Sikorski zareagował w ten sposób na słowa Antoniego Macierewicza, który stwierdził, że były szef polskiej dyplomacji mówił, iż "Rosja wkrótce będzie członkiem NATO". Było to nawiązanie do wykładu wygłoszonego przez Sikorskiego w Toruniu w 2009 roku, który relacjonowała m.in. "Gazeta Wyborcza".

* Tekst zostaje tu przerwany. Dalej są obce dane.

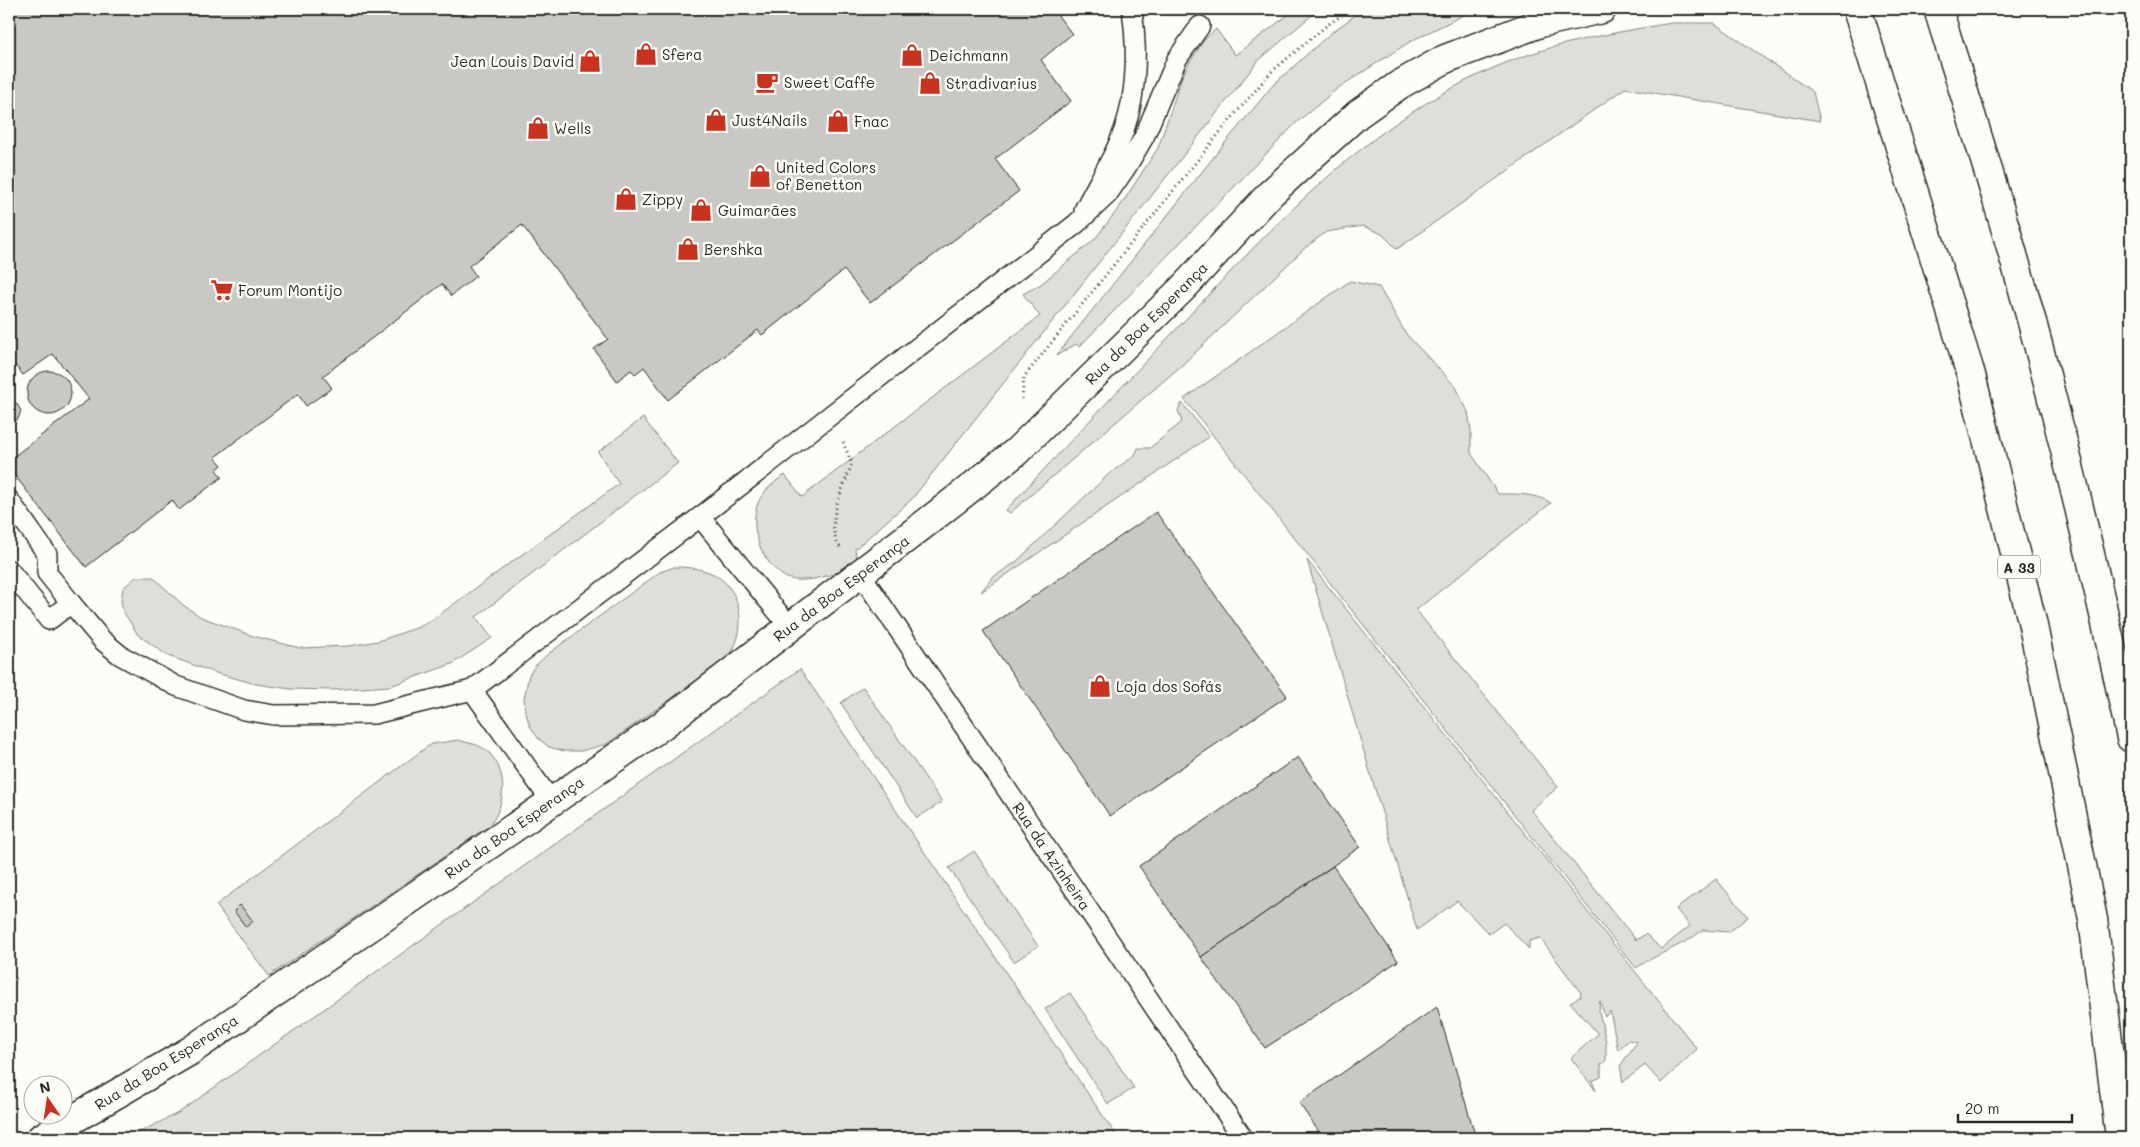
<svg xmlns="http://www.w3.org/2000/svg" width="2140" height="1147" font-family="Mali,sans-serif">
	<rect width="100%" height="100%" fill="#fdfcf7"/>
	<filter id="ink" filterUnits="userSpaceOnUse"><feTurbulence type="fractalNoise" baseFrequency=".02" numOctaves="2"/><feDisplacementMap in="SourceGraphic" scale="10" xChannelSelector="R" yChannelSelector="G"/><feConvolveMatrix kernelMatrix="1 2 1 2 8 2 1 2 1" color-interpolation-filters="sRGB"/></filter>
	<g filter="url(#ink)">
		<!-- green -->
		<g fill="#dfdeda" stroke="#858482">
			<path d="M 1296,9 L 1319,9 L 1258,61 L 912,499 L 855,549 L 857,559 C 854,562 850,566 845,569 C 832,576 799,585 785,577 C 762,563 748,529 758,503 C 762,492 775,481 785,475 L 802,497 L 1040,316 L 1023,294 L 1041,284 L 1094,240 L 1119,208 L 1158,148 L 1182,77 L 1189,63 L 1205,39 L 1216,29 L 1235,55 Z"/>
			<polygon points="1364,9 1476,9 1411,41 1338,88 1296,123 1079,347 1076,344 1056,356 1224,144 1274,84 1332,32"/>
			<path d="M 1672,23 L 1714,23 L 1813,92 L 1820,121 L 1625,88 L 1397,249 L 1382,234 L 1363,226 L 1326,232 L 1305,248 L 1181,366 L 1010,513 L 1006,510 C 1065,447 1124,384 1184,321 C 1274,225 1368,123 1491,69 C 1548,44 1610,33 1672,23 Z"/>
			<path d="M 1350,281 L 1379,287 L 1406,334 L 1456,387 L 1468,412 L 1471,430 L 1471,453 L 1498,494 C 1516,494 1535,493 1551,503 L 1416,610 L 1558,787 L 1531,810 L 1636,940 L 1646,934 L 1661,949 L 1690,926 L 1676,909 L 1716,879 L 1748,917 L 1729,932 L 1703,930 C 1683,946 1658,953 1636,968 L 1184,399 Z"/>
			<polygon points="1182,403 1209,437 981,592 992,578 1016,562 1109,474 1135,455 1138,448 1150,448 1182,422 1178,410"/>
			<polygon points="643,418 678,463 476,617 492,638 452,664 390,686 331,690 291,689 256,684 216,673 168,656 138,635 123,611 121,601 123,588 136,577 153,577 183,605 201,617 253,636 300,648 349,646 378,641 419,627 432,620 619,484 598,452"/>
			<polygon points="1307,560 1697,1049 1661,1083 1645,1065 1623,1082 1620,1066 1637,1042 1629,1040 1618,1050 1610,1011 1605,1017 1600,1001 1599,1011 1606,1042 1606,1060 1601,1065 1601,1077 1592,1081 1596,1091 1571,1058 1598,1034 1570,1002 1580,997 1581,993 1540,938 1529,941 1529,949 1504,923 1489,934 1457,901 1417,930"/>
			<path d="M 674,567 C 685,567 698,568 709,572 C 744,586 749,634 726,660 L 607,744 L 581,751 L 564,751 L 549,747 L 538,738 L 530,726 L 525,711 L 524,698 L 529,675 L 535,666 L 548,654 L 660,572 Z"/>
			<polygon points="800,669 1118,1138 128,1138 180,1112"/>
			<polygon points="863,687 942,802 917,818 841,703"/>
			<path d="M 458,740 C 468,743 479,744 487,751 C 509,770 506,806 489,826 L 269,976 L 216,905 L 424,749 L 432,744 Z"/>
			<polygon points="974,851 1038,946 1014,962 949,868"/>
			<polygon points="1070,993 1134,1088 1108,1104 1045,1009"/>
		</g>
		<!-- building -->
		<g fill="#c9c8c4" stroke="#2b2b2b">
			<polygon points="9,9 1053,9 1072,34 1041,60 1071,101 995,159 1019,191 870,303 844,270 762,335 758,330 668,400 644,367 635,374 631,370 617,381 594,349 608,339 522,225 469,266 476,276 451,296 442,284 323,376 332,388 306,406 298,394 215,457 222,465 216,470 222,477 179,510 172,500 86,567 9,468 9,460 89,399 53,354 23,375 9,358"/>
			<circle cx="49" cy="393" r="22"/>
			<polygon points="9,401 17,404 21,411 18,419 9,424"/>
			<polygon points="1156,512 1287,696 1110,816 983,631"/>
			<polygon points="1298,757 1360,847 1201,957 1139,866"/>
			<polygon points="1333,866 1398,961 1265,1048 1201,957"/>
			<polygon points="240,905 253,921 246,927 234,911"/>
			<polygon points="1437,1007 1476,1138 1323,1138 1299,1103"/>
		</g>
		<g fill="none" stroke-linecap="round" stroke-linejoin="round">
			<defs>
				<g id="lane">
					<path d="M 1084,210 C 1095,188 1108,167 1118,145 C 1137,104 1138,53 1132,9"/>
					<polyline points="9,500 47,554 47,573 71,603"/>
					<polyline points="700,517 790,627"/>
					<polyline points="9,570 49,620 71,603 102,640 120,655 176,686 244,710 274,715 374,714 472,690 700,517 1076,224 1107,195 1127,166 1144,137 1177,59 1200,26"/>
					<polyline points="860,573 1243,1138"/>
					<polyline points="472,690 551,801"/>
				</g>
				<polyline id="secondary" points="41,1138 190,1051 660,727 935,516 1016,452 1184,287 1271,193 1358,114 1399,85 1445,59 1540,23 1602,9"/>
				<g id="highway">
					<polyline points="1857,9 1971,375 2032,621 2093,919 2120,1138"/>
					<path d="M 1938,9 C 1977,134 2017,260 2049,387 C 2079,503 2106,620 2131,738"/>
				</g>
			</defs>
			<!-- lane casing -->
			<use href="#lane" stroke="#2b2b2b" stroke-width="22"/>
			<!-- secondary casing -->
			<use href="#secondary" stroke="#2b2b2b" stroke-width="31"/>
			<!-- highway casing -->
			<use href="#highway" stroke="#2b2b2b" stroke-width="31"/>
			<!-- path -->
			<g stroke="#2b2b2b" stroke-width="3" stroke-dasharray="1 4" stroke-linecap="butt">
				<polyline points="1022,399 1024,377 1225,126 1271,72 1326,26 1351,9"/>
				<path d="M 840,547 C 823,524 844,487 852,464 L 843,442"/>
			</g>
			<!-- lane -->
			<use href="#lane" stroke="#fdfcf7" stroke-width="19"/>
			<!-- secondary -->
			<use href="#secondary" stroke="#fdfcf7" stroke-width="28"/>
			<!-- highway -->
			<use href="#highway" stroke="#fdfcf7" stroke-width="28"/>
		</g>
	</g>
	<!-- icons -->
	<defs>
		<symbol id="shop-bare" viewBox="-9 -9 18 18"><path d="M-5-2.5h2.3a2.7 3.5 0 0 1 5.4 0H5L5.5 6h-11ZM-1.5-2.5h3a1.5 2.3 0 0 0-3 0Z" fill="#c8321e" stroke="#fdfcf7" stroke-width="2.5" paint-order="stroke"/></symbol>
		<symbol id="cafe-bare" viewBox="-9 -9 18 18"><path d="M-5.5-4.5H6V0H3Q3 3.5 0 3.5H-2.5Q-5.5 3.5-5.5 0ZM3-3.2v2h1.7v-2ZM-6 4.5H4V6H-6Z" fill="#c8321e" stroke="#fdfcf7" stroke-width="2.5" paint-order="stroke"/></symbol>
		<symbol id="supermarket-bare" viewBox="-9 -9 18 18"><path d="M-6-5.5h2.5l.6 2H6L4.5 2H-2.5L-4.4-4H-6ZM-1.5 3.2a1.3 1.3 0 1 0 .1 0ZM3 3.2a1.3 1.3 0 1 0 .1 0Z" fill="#c8321e" stroke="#fdfcf7" stroke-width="2.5" paint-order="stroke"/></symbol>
	</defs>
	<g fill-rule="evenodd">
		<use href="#shop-bare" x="630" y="38" width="32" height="32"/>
		<use href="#shop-bare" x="896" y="39" width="32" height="32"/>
		<use href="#shop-bare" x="574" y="45" width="32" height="32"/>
		<use href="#cafe-bare" x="751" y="66" width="32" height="32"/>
		<use href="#shop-bare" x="914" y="67" width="32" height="32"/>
		<use href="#shop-bare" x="700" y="104" width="32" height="32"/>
		<use href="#shop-bare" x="822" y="105" width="32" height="32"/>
		<use href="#shop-bare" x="522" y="112" width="32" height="32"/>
		<use href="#shop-bare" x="744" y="160" width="32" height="32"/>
		<use href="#shop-bare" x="610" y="183" width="32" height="32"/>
		<use href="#shop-bare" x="685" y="194" width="32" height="32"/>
		<use href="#shop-bare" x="672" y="233" width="32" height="32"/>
		<use href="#supermarket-bare" x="206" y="274" width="32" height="32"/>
		<use href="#shop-bare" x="1084" y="670" width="32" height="32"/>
	</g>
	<g text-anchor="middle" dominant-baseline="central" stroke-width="5" stroke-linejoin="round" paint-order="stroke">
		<!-- shield labels -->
		<rect fill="#fdfcf7" stroke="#6a6a68" stroke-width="1" x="1998" y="555.5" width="42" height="23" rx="4"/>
		<g font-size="14" font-weight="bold" fill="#2b2b2b">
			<text x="2019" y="567">A 33</text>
		</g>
		<!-- poi labels -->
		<g font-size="15" fill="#2b2b2b" stroke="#fdfcf7" text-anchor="start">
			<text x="662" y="54">Sfera</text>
			<text x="929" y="55">Deichmann</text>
			<text x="574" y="61" text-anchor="end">Jean Louis David</text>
			<text x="784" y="82">Sweet Caffe</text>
			<text x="946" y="83">Stradivarius</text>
			<text x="732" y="120">Just4Nails</text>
			<text x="854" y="121">Fnac</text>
			<text x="554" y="128">Wells</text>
			<text x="776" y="167">United Colors<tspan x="776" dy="17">of Benetton</tspan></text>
			<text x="642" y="199">Zippy</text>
			<text x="718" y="210">Guimarães</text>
			<text x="704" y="249">Bershka</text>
			<text x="238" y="290">Forum Montijo</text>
			<text x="1116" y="686">Loja dos Sofás</text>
		</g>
		<!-- street labels -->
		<g font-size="15" fill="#2b2b2b" stroke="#fdfcf7">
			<text transform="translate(1146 323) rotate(-45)">Rua da Boa Esperança</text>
			<text transform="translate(841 588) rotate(-37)">Rua da Boa Esperança</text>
			<text transform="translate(514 827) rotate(-35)">Rua da Boa Esperança</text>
			<text transform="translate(1052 856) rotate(56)">Rua da Azinheira</text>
			<text transform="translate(166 1062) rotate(-32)">Rua da Boa Esperança</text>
		</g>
	</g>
	<!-- margin -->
	<rect width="2140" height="1147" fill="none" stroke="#fdfcf7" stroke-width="30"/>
	<rect x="15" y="15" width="2110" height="1117" fill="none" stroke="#2b2b2b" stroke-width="2" filter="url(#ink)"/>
	<!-- north arrow -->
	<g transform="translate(48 1100) rotate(347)"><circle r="24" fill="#fdfcf7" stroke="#a9a8a5"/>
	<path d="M0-4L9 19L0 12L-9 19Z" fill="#c8321e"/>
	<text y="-8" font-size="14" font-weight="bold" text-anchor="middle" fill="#2b2b2b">N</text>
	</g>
	<!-- scale -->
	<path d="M1958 1114v8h114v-8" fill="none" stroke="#2b2b2b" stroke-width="2.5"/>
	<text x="1965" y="1114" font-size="15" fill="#2b2b2b" stroke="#fdfcf7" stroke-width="4" paint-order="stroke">20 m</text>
</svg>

Kiedy rzecznik MON Bartłomiej Misiewicz wskazał na Twitterze ten właśnie materiał Sikorski podkreślił, że warunkami członkostwa Rosji w NATO, które wówczas wskazał, były: "demokracja, cywilna kontrola nad armią, uregulowanie sporów terytorialnych". "I kiedy to, według pana rzecznika, Rosja 'spełniła warunki' członkostwa?" - pytał Misiewicza, któremu następnie podziękował za "potwierdzenie iż minister obrony kłamał w Sejmie".

 

Macierewicz stwierdził z mównicy sejmowej, iż Sikorski zapowiadał rychłe wstąpienie Rosji do NATO, w czasie przedstawiania wyników audytu rządów PO-PSL przeprowadzonego przez PiS.